_PROBLEM_. Search the records for the string "left", then copy each line where it appears.

_INPUT RECORDS_.
══════════

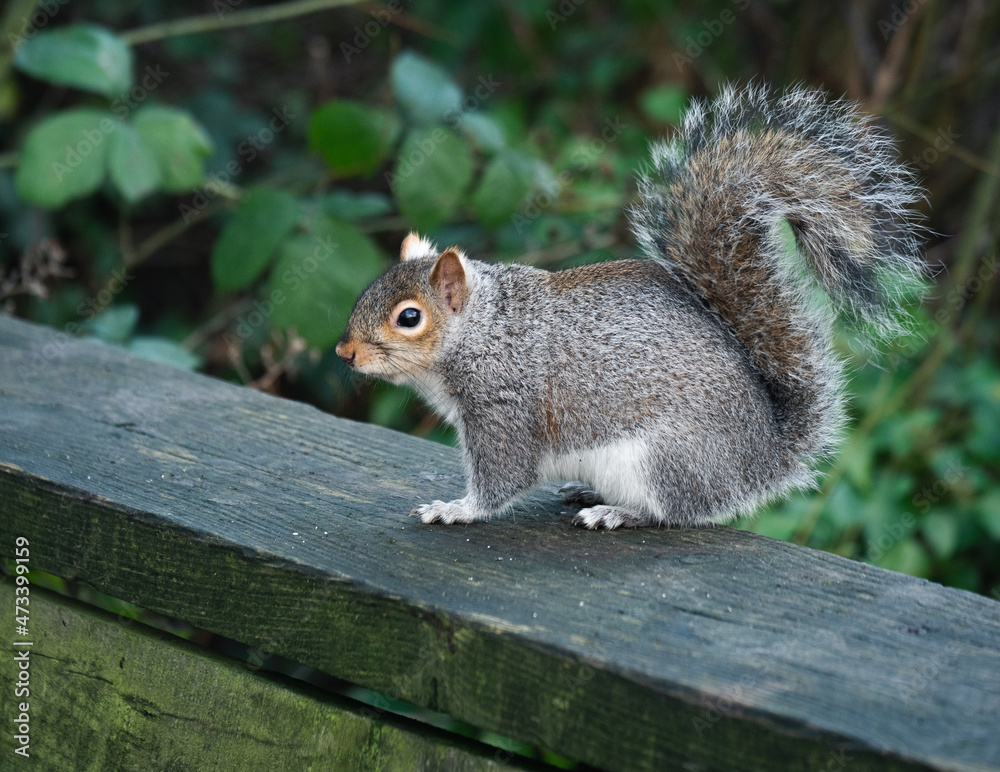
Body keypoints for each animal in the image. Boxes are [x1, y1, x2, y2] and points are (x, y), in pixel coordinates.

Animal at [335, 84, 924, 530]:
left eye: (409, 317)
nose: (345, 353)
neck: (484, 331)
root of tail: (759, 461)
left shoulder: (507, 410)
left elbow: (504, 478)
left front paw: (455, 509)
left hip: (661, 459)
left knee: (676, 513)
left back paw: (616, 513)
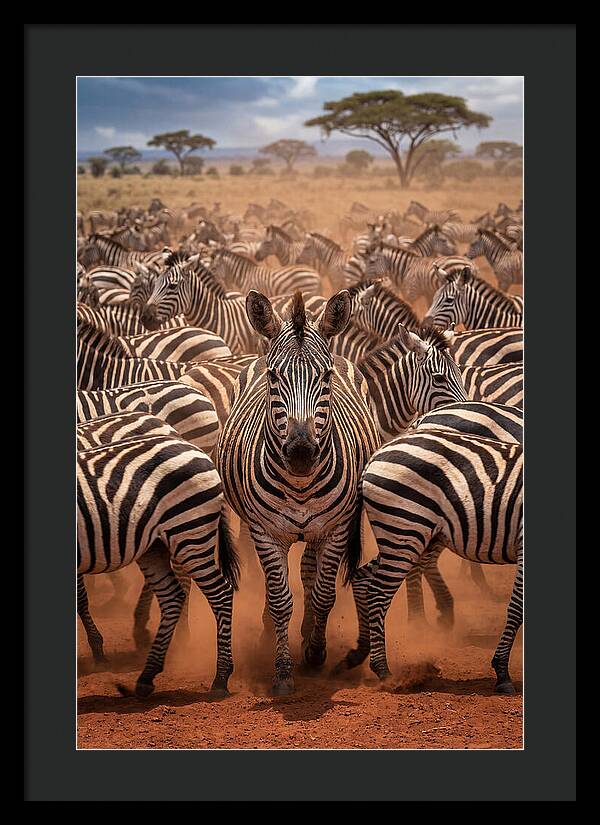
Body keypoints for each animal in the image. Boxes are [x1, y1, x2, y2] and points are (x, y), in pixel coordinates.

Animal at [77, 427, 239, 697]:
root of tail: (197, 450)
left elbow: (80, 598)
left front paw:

══════════

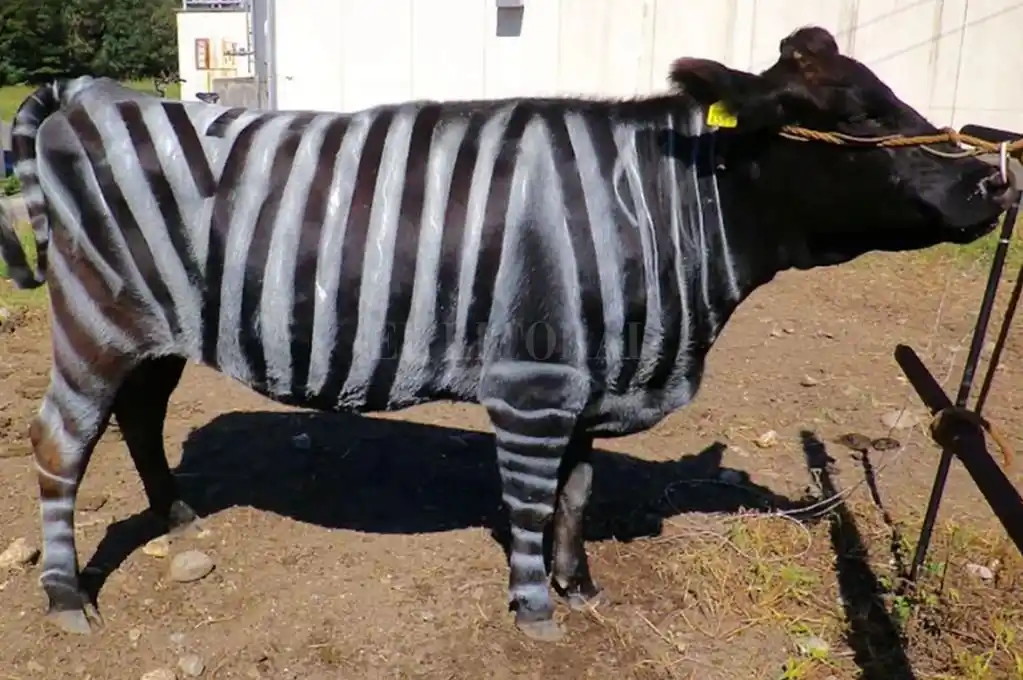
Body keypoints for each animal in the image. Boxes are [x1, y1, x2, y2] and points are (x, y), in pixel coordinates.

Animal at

══════════

_RESPONSE AREA_.
left eye: (409, 317)
left shoulder: (507, 410)
left elbow: (504, 478)
left front paw: (455, 509)
left hip: (661, 459)
left knee: (676, 513)
left back paw: (616, 513)
left elbow: (80, 598)
left front paw:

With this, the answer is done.